Special Diabetes Program
Native American Legislative Update - September 2012
Continue the Good Work of the Special Diabetes Program
Rep. Diane DeGette (CO) has introduced a bill (H.R. 6309) to reauthorize the Special Diabetes Program. The two programs under this title, the Special Diabetes Program for Type 1 Diabetes and the Special Diabetes Program for Indians, will expire in September 2013.
The Special Diabetes Programs have been in operation since 1997 – long enough to generate documented results. Preliminary results already show significant strides in controlling the effects of diabetes and even reversing the disease. The Department of Health and Human Services will soon release a comprehensive report that includes the most recent data available.
In American Indian and Alaska Native communities, which are burdened with diabetes at 2.8 times the national average, funding for diabetes prevention and treatment has led to significant documented decreases in blood sugar levels, LDL cholesterol levels, and the need for dialysis.
The great strides made in the decrease of End Stage Renal Disease, one serious outcome of diabetes, show the dramatic effects that a focus on prevention can have. Between 1995 and 2006, the incidence of ESRD among American Indians and Alaska Natives with diabetes dropped by 27.7 percent. The savings from this reduction is considerable: each Medicare patient who does not have to be treated with hemodialysis for ESRD saves the government nearly $90,000 a year. Getting this serious disease under control saves a lot more than health care costs – it saves lives and restores a healthy quality life to those afflicted.
A Sound Investment in Sound Health
According to the National Diabetes Information Clearinghouse, in 2007 it cost $116 billion to treat about 26 million diabetic patients across the country. This reauthorization legislation calls for annual funding of $200 million for each of the two programs for FY 2014 through FY 2018. These comprehensive programs together would invest $400 million a year in research, intervention and prevention – a fraction of what it would cost to treat diabetes.
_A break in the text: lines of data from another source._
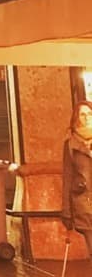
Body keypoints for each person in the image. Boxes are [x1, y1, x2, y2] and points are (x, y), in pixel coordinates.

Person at [62, 99, 92, 255]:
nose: (86, 117)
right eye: (82, 114)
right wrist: (66, 210)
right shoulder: (70, 145)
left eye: (89, 113)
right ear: (76, 118)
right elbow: (67, 177)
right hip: (84, 203)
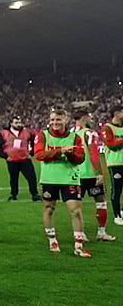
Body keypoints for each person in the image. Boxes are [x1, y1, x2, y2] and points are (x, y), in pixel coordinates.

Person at [34, 108, 90, 258]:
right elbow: (39, 155)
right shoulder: (43, 136)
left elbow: (80, 158)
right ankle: (52, 241)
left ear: (65, 120)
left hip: (69, 178)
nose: (55, 123)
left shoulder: (75, 137)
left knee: (76, 211)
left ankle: (78, 246)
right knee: (48, 209)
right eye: (52, 120)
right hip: (49, 179)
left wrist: (70, 153)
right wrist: (60, 151)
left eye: (58, 119)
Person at [74, 111, 115, 242]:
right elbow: (94, 154)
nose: (91, 119)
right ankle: (101, 232)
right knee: (101, 202)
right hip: (91, 174)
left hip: (76, 175)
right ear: (84, 117)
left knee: (76, 205)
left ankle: (80, 234)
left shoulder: (70, 133)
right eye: (89, 117)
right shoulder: (89, 133)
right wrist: (99, 173)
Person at [0, 115, 41, 201]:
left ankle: (35, 194)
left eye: (19, 122)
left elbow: (34, 141)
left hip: (25, 159)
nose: (19, 124)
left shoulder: (27, 132)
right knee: (13, 178)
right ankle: (13, 195)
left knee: (31, 177)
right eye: (16, 123)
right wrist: (4, 156)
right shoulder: (4, 133)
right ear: (11, 123)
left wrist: (31, 152)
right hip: (12, 160)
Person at [101, 104, 123, 225]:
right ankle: (117, 216)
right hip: (115, 163)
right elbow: (112, 145)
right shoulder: (107, 128)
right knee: (117, 189)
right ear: (116, 114)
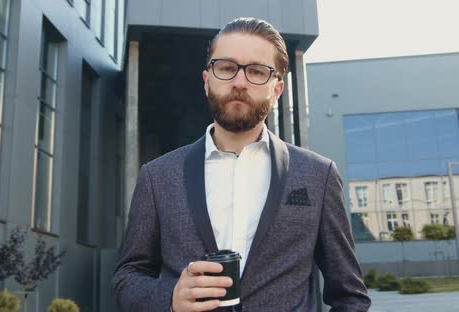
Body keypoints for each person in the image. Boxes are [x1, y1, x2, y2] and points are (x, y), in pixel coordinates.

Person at [114, 17, 371, 312]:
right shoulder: (157, 177)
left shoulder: (318, 175)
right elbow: (127, 278)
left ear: (277, 89)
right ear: (207, 79)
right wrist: (169, 297)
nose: (239, 82)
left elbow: (350, 296)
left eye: (257, 71)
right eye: (226, 67)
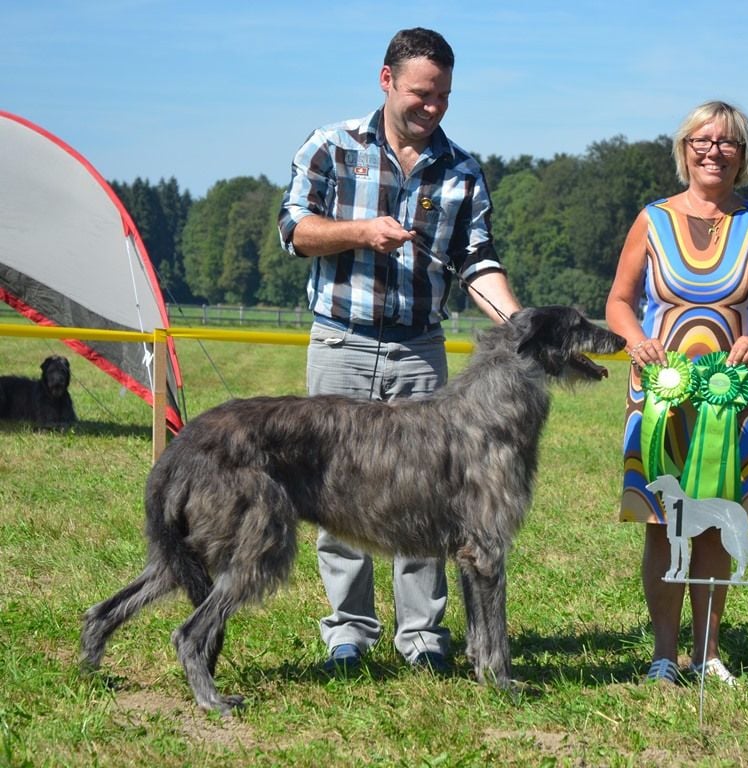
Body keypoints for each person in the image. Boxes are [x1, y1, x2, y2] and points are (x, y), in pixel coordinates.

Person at [277, 27, 521, 673]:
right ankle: (348, 636)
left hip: (419, 348)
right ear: (386, 81)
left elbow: (478, 262)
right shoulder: (330, 146)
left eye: (442, 96)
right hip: (342, 342)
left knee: (428, 496)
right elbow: (294, 230)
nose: (432, 107)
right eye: (421, 93)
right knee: (338, 493)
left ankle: (422, 641)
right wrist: (360, 231)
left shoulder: (462, 170)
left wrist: (519, 326)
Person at [605, 100, 748, 686]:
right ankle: (664, 655)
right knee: (663, 523)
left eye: (727, 142)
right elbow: (618, 301)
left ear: (744, 155)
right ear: (684, 149)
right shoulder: (651, 218)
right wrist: (635, 339)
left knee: (716, 522)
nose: (714, 151)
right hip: (659, 400)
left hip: (734, 402)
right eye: (702, 141)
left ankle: (708, 653)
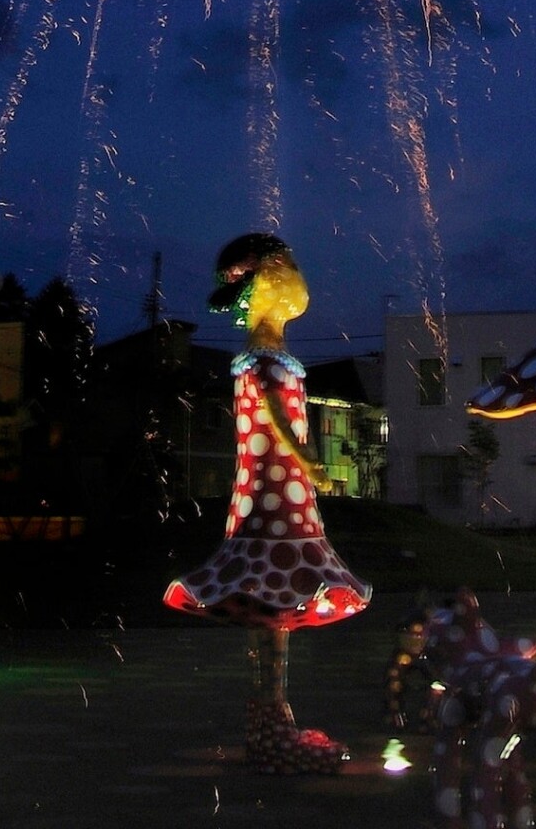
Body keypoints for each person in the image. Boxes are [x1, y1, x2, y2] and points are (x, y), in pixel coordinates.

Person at [164, 232, 371, 772]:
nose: (298, 273)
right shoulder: (259, 356)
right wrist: (309, 461)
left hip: (281, 497)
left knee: (274, 609)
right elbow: (276, 414)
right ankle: (271, 729)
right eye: (287, 264)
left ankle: (271, 724)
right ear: (263, 282)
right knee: (272, 600)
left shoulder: (273, 352)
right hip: (273, 495)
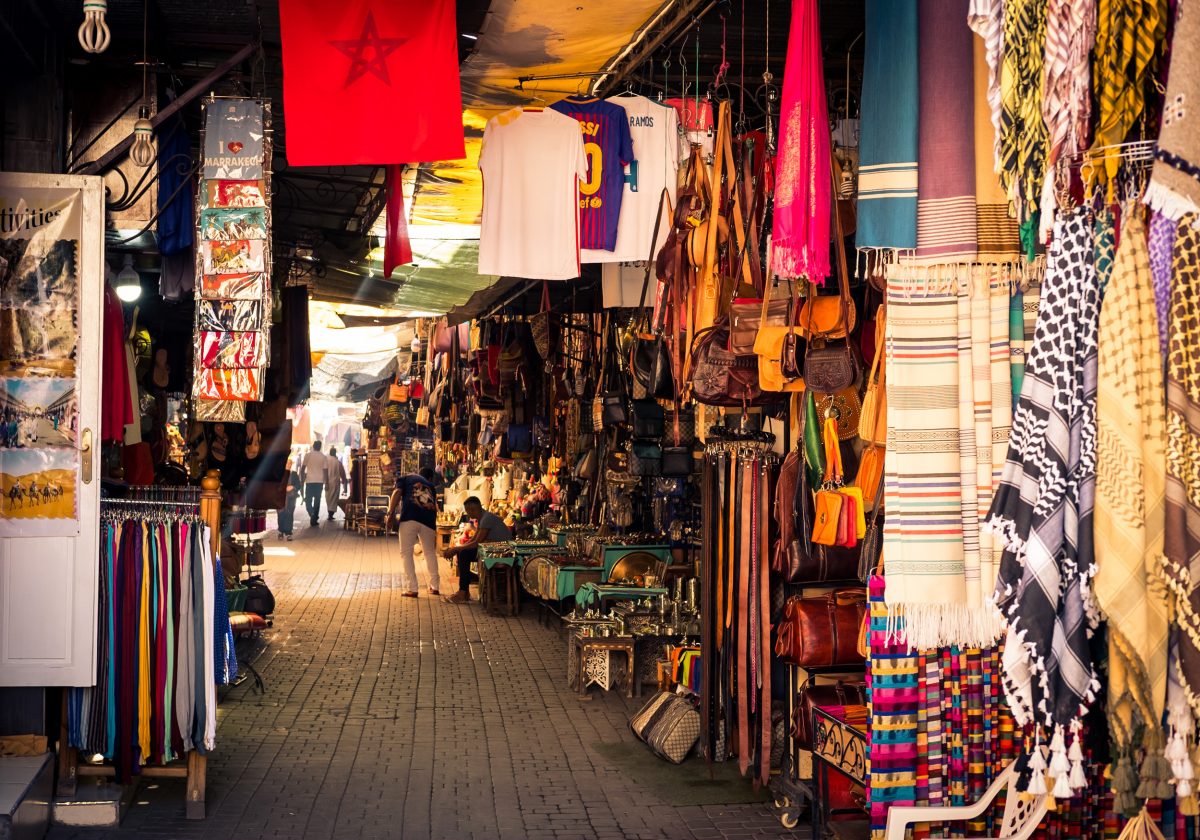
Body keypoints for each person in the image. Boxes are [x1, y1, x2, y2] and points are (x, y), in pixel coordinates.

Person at [443, 496, 513, 604]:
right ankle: (464, 592)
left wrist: (456, 549)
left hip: (502, 552)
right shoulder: (482, 518)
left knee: (464, 554)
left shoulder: (487, 518)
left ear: (473, 509)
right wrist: (456, 549)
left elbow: (476, 543)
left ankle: (463, 592)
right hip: (492, 549)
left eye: (468, 511)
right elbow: (473, 539)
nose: (467, 513)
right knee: (463, 553)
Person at [392, 467, 441, 598]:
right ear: (429, 478)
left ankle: (412, 588)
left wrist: (390, 513)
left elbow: (397, 492)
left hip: (410, 517)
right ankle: (435, 587)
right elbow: (434, 506)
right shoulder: (431, 486)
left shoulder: (405, 478)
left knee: (406, 553)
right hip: (428, 521)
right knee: (429, 552)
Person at [301, 441, 328, 527]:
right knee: (317, 501)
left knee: (308, 500)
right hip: (319, 482)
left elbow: (302, 469)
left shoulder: (308, 455)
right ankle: (314, 518)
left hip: (309, 481)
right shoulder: (323, 457)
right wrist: (327, 482)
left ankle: (311, 513)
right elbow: (325, 471)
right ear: (320, 447)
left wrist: (302, 479)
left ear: (313, 446)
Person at [277, 461, 300, 541]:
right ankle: (280, 531)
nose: (288, 465)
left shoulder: (294, 474)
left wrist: (293, 487)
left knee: (289, 514)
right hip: (280, 498)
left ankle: (288, 533)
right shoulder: (279, 474)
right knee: (281, 514)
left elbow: (299, 485)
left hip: (291, 498)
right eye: (287, 464)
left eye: (290, 464)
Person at [324, 446, 347, 521]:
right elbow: (342, 471)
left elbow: (324, 471)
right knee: (334, 498)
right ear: (335, 453)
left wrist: (325, 482)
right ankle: (331, 513)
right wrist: (343, 480)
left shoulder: (326, 460)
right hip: (336, 483)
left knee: (328, 498)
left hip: (328, 482)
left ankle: (329, 513)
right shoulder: (337, 462)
Another comparison: if the Special Diabetes Programs can remove the need for dialysis for about 4,700 patients a year (out of the 5 to 10 million diabetics in the U.S. who are currently likely to develop a need for dialysis), the programs will pay for themselves. When the added costs of treating heart disease, renal dysfunctions, and eye and foot complications are factored in, the health care savings realized by investments in these preventive programs will be truly phenomenal.
The Dollars Saved Aren't the Only Story
Diabetes is a serious, disabling and potentially fatal disease. Investing relatively small amounts to help people with diabetes manage their disease and control its effects can enable them to take back their lives, to be more active with their families and their communities, and to live long enough to be the elders we need them to be.
Contact your representative and senators to urge them to support the reauthorization of the Special Diabetes Program. Opportunities for reauthorization may yet arise this fall as other legislation moves through the rather complicated process that will occupy Congress after the election. Be sure your members of Congress have funding for diabetes research and prevention in mind.